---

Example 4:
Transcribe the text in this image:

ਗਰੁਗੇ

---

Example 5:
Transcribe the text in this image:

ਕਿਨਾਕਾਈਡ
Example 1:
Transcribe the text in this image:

--------------------------------------------------

#### TO DO
Give the records above again in full, keeping every character unchanged.

#### FINAL ANSWER
---

Example 4:
Transcribe the text in this image:

ਗਰੁਗੇ

---

Example 5:
Transcribe the text in this image:

ਕਿਨਾਕਾਈਡ
Example 1:
Transcribe the text in this image:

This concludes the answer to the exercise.